In summary, many technical traders see technical analysis’ focus on price as its greatest trait since the objective is to predict the future price by focusing on price movements. Price movements do precede fundamental changes, and by focusing on price, technical traders are focusing on the future. Technical analysis’ focus on supply, demand, and price action acknowledges that there is information to be gleaned from market information about future price movements, and it can help identify support and resistance levels which can help analysts find out when supply or demand is becoming stronger. It may also help with the timing of a proper entry point for a trader, as they also maintain that even fundamental investors can benefit from a price chart because it provides a pictorial price history which is valuable information to a trader. Such information can include a stock’s volatility, reactions to events, historical volume, and the relative strength of the stock to the market. While these are all good points, The Prince doesn’t believe that technical analysis can lead to long-term risk adjusted, and tax adjusted out-performance.

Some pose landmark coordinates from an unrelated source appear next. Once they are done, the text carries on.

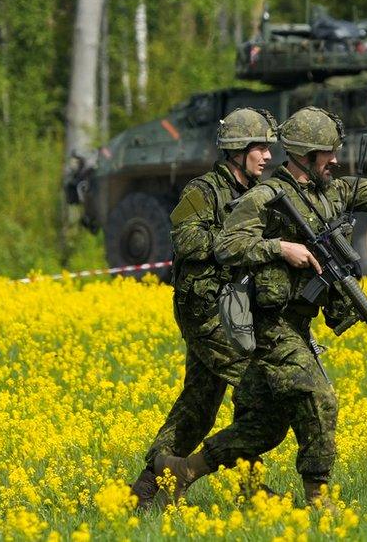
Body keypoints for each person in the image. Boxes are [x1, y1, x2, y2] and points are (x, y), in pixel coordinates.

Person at [151, 106, 367, 509]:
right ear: (305, 154)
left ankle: (184, 472)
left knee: (266, 421)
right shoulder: (265, 197)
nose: (335, 160)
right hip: (268, 324)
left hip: (297, 323)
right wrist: (280, 248)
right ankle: (316, 497)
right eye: (328, 153)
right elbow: (225, 245)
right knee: (318, 398)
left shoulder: (333, 191)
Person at [128, 107, 278, 509]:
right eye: (259, 147)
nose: (267, 155)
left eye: (268, 148)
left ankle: (144, 491)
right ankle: (250, 488)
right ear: (236, 150)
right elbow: (186, 241)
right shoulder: (204, 191)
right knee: (255, 387)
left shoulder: (256, 193)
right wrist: (236, 238)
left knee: (198, 406)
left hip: (235, 308)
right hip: (207, 309)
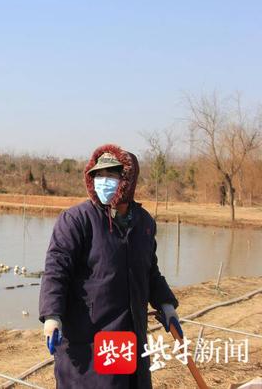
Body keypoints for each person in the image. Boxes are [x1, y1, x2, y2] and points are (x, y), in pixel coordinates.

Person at [39, 144, 181, 388]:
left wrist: (166, 305)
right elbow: (56, 270)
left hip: (127, 335)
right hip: (90, 337)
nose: (103, 181)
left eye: (111, 175)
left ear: (128, 179)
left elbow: (150, 271)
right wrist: (52, 315)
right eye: (98, 175)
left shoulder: (143, 223)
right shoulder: (77, 220)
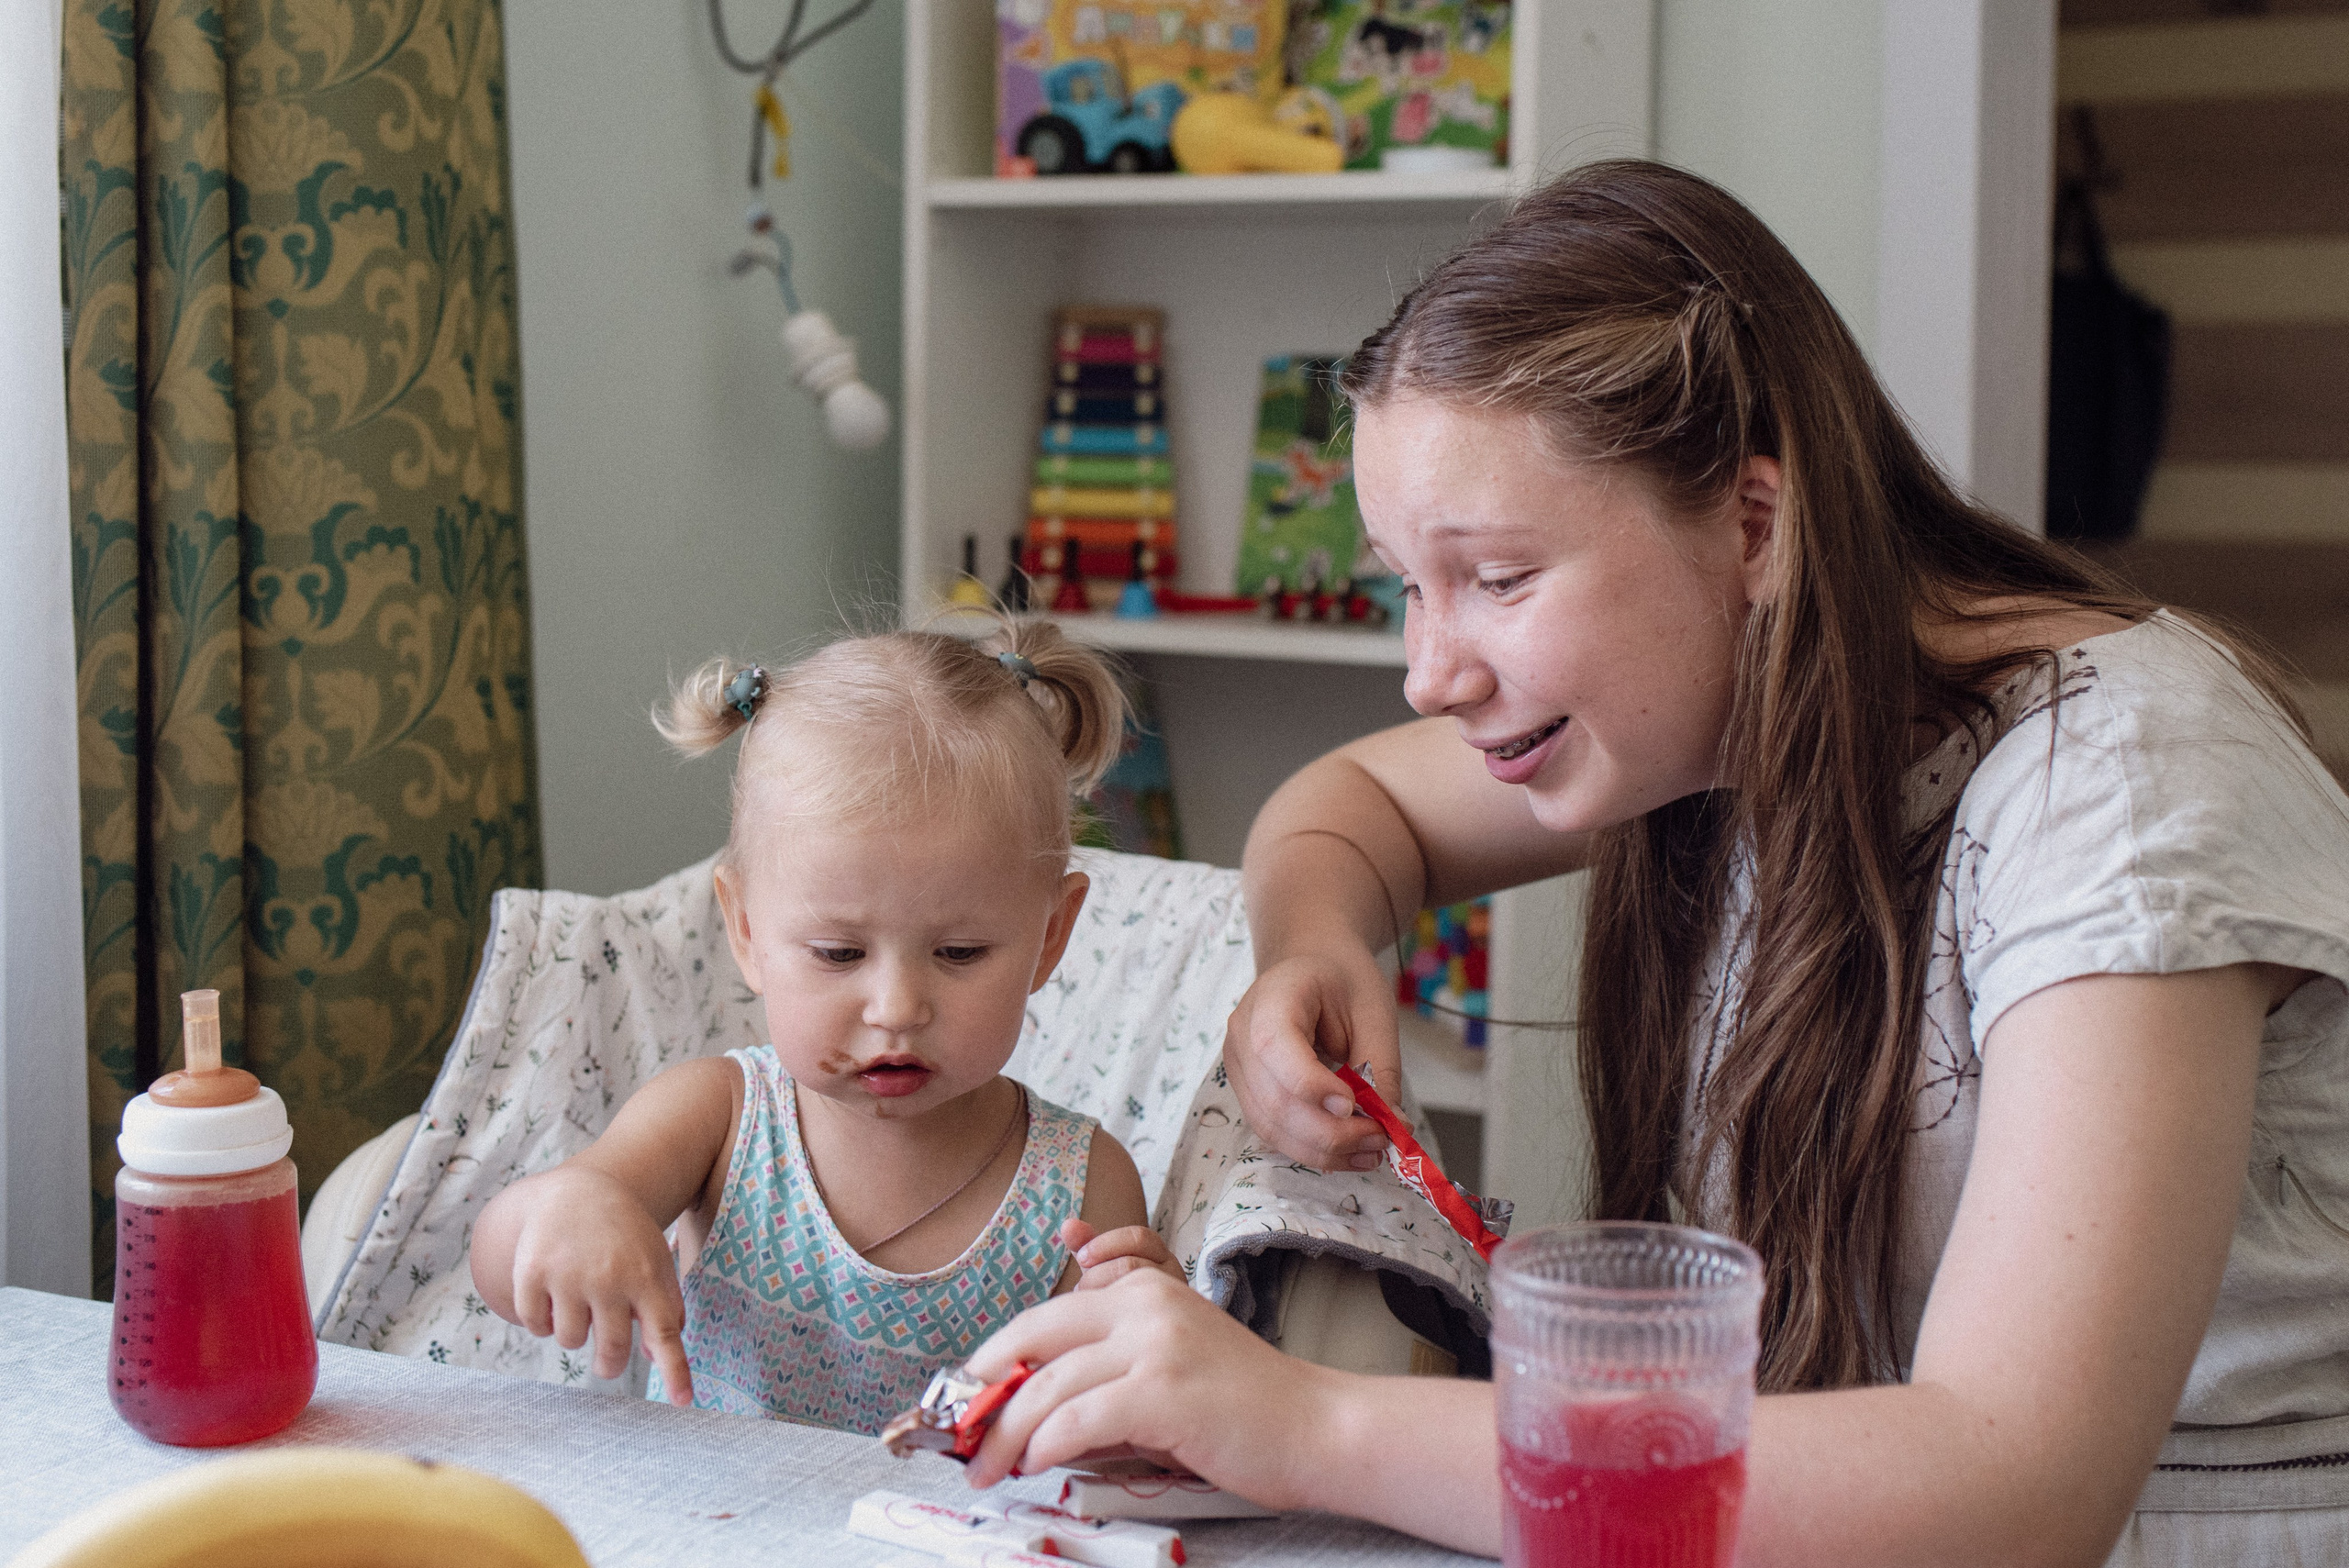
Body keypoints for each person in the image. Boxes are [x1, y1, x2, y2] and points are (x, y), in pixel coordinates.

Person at [956, 161, 2349, 1567]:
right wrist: (1316, 944)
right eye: (1404, 585)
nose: (1430, 673)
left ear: (1754, 527)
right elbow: (1348, 804)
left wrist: (1304, 1421)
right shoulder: (1726, 715)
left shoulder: (2120, 794)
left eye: (1498, 579)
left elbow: (2012, 1489)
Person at [470, 620, 1182, 1432]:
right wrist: (572, 1206)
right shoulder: (718, 1120)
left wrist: (1137, 1344)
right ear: (745, 932)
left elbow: (1109, 1433)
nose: (897, 1007)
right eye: (841, 952)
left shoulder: (1082, 1183)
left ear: (1050, 937)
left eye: (959, 951)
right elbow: (498, 1265)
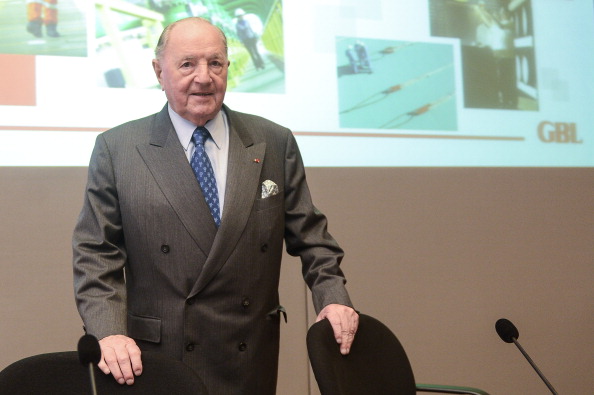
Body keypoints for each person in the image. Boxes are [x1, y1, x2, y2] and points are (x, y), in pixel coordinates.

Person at [73, 17, 358, 394]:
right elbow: (96, 253)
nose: (204, 77)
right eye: (187, 64)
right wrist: (108, 331)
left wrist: (333, 298)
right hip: (158, 357)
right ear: (159, 71)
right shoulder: (119, 149)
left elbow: (312, 237)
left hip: (247, 352)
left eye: (215, 63)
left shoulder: (273, 141)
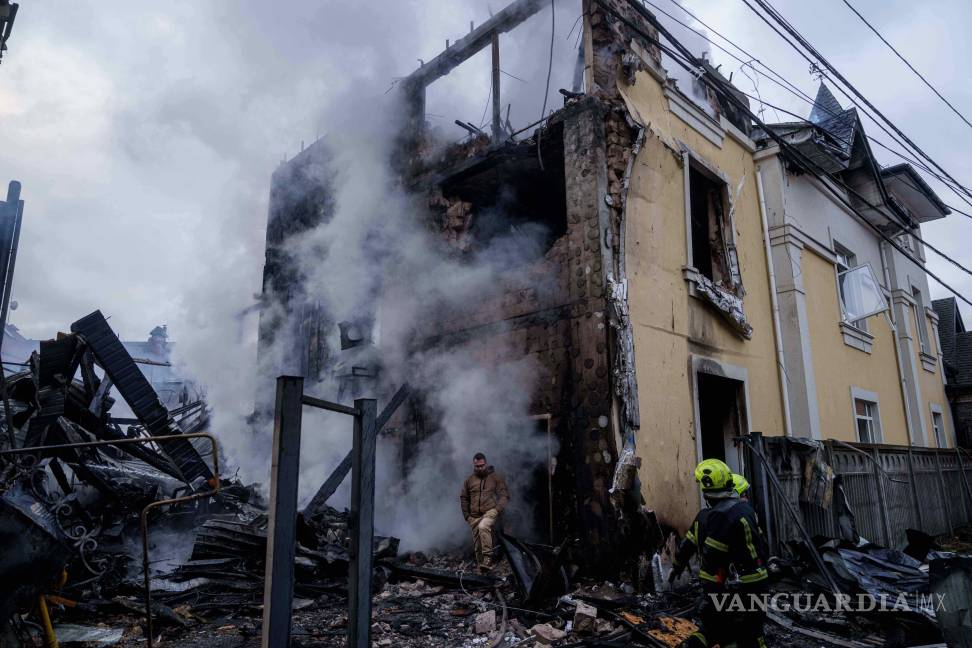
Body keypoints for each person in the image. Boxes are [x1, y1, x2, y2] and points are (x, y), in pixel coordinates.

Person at [669, 459, 769, 648]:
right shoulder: (744, 511)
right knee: (749, 631)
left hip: (725, 584)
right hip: (749, 584)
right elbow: (762, 546)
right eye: (744, 493)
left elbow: (696, 549)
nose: (746, 497)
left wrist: (677, 567)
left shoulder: (708, 517)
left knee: (720, 629)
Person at [459, 452, 509, 572]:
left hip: (490, 511)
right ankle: (482, 568)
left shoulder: (495, 478)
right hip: (474, 515)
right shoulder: (469, 480)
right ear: (473, 465)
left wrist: (497, 509)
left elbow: (504, 495)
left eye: (482, 465)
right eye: (477, 466)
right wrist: (467, 516)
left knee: (483, 526)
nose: (480, 468)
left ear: (486, 464)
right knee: (477, 544)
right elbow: (464, 498)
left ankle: (488, 559)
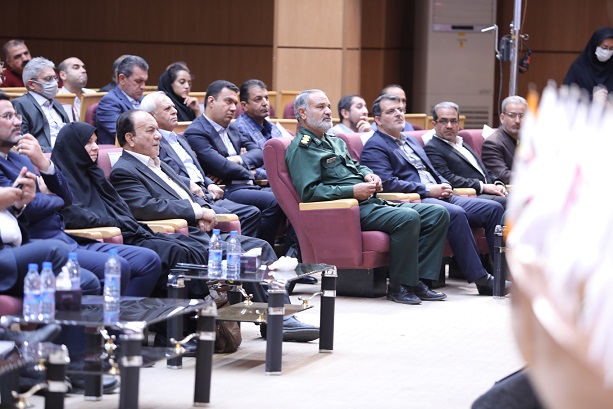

Classic Weaknesses of Technical Analysis

The most important weakness is that analysts reading charts can be biased. This is the case with fundamental analysis. Technical analysis is subjective, and our personal biases can be reflected in our trading decisions. If an analyst is feeling bullish this may bias his or her reading of the chart.

Technical traders are also critiqued for being too late in identifying trends. All too often we see technical traders marking up charts showing price movements when they were unable to predict the trend before it started. As a result, many technical traders miss out on trends because they start riding them too late.

Technical analysis is also chronically open to interpretation. For example, two technical traders can look at a chart and tell two different stories and see two different patterns. The chart's interpretations are in the eye of the beholder. Not all signals and patterns work. Sometimes a “sell signal” will work, and sometimes it won’t. And, it may work on one particular stock but not on another.

Even though many principles of technical analysis claim to be universal, all are idiosyncratic. For most technical analysis tools, two followers of a theory may see different results. Technical analysis was developed for short-term traders. There is little value in assisting investment decisions, if any, for institutional money managers.

While these classic weaknesses of technical analysis are convincing to The Prince, The Prince is more convinced by the attitude of success hedge fund managers and institutional investors towards the use of technical analysis. If a portfolio manager calls or meets with an institutional investor and tells them they are going to employ technical analysis, the institutional investor is going to laugh or hang up. That’s all the convincing The Prince needs of the bankruptcy of technical analysis as an investing strategy. Technical analysis is an art, and not a science, and The Prince believes in science.